◆ What this task involves
From the first line of the material to the line containing "index tip: (368, 281)", inclusive, write out each line exactly, leaving out the pictures.

◆ Records shown
________________________________________

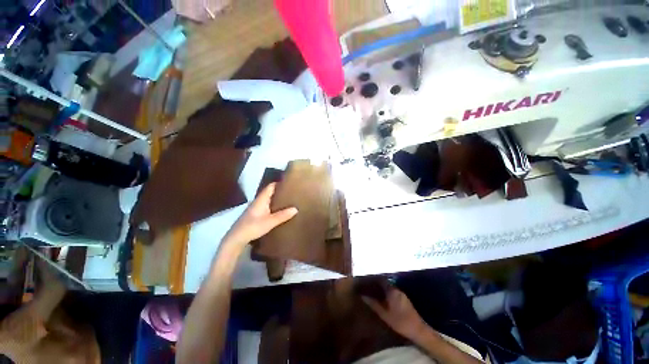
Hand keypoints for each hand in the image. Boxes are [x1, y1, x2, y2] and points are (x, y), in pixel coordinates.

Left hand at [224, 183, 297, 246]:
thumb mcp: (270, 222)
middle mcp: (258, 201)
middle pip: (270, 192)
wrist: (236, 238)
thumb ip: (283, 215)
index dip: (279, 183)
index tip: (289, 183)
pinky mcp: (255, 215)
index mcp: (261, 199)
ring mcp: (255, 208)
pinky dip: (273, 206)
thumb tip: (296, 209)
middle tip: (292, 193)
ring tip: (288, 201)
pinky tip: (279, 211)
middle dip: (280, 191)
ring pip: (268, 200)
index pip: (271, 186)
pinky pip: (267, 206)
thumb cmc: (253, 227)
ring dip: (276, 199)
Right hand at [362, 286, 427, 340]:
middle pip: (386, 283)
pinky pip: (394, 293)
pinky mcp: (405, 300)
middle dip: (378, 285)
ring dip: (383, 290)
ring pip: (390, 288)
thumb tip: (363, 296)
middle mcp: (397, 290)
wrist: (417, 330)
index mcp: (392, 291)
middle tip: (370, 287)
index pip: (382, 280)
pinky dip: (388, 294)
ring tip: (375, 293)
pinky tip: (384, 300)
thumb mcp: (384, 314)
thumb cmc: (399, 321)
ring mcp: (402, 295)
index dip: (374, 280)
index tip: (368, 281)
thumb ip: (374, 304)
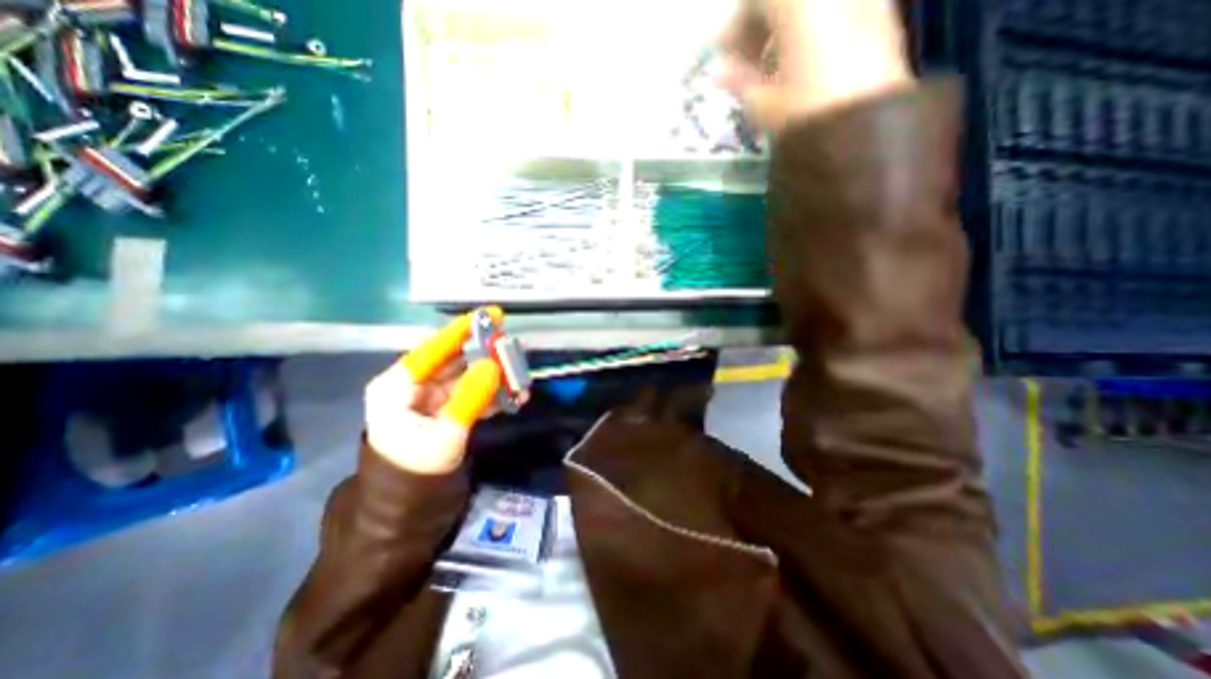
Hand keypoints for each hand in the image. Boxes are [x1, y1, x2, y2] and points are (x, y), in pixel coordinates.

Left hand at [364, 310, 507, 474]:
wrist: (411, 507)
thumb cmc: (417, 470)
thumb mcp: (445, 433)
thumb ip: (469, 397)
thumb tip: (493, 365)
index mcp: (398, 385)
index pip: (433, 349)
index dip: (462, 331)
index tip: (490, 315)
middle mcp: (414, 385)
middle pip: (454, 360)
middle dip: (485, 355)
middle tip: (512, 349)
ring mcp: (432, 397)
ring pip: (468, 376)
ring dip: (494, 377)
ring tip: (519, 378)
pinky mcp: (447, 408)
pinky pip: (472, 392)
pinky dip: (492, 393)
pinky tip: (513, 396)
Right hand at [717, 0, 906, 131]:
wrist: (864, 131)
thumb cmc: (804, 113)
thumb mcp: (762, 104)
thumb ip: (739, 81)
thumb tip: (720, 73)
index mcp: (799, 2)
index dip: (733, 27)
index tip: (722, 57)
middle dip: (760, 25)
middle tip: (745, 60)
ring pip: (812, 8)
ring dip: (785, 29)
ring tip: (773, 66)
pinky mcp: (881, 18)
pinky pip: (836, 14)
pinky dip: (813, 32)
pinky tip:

________________________________________

◆ Response area
Hand keypoints for each hand in the image. Boxes are [x1, y1, x2, y2] and points are (x, y), in pixel coordinates.

Left hand at [224, 183, 297, 246]:
thumb mcp: (270, 222)
middle mcp: (258, 201)
middle pip: (270, 192)
wrist: (236, 238)
thumb ip: (283, 215)
index dip: (279, 183)
index tip: (289, 183)
pinky mcp: (255, 215)
index mcp: (261, 199)
ring mcp: (255, 208)
pinky dip: (273, 206)
thumb tip: (296, 209)
middle tip: (292, 193)
ring tip: (288, 201)
pinky tip: (279, 211)
middle dip: (280, 191)
ring pip: (268, 200)
index pip: (271, 186)
pinky pip: (267, 206)
thumb cmc: (253, 227)
ring dip: (276, 199)
Right hand at [362, 286, 427, 340]:
middle pip: (386, 283)
pinky pip: (394, 293)
pinky mcp: (405, 300)
middle dip: (378, 285)
ring dip: (383, 290)
ring pip: (390, 288)
thumb tip: (363, 296)
middle mcp: (397, 290)
wrist: (417, 330)
index mcp: (392, 291)
middle tip: (370, 287)
index pip: (382, 280)
pinky dip: (388, 294)
ring tip: (375, 293)
pinky tip: (384, 300)
thumb mcp: (384, 314)
thumb cmc: (399, 321)
ring mcp: (402, 295)
index dip: (374, 280)
index tip: (368, 281)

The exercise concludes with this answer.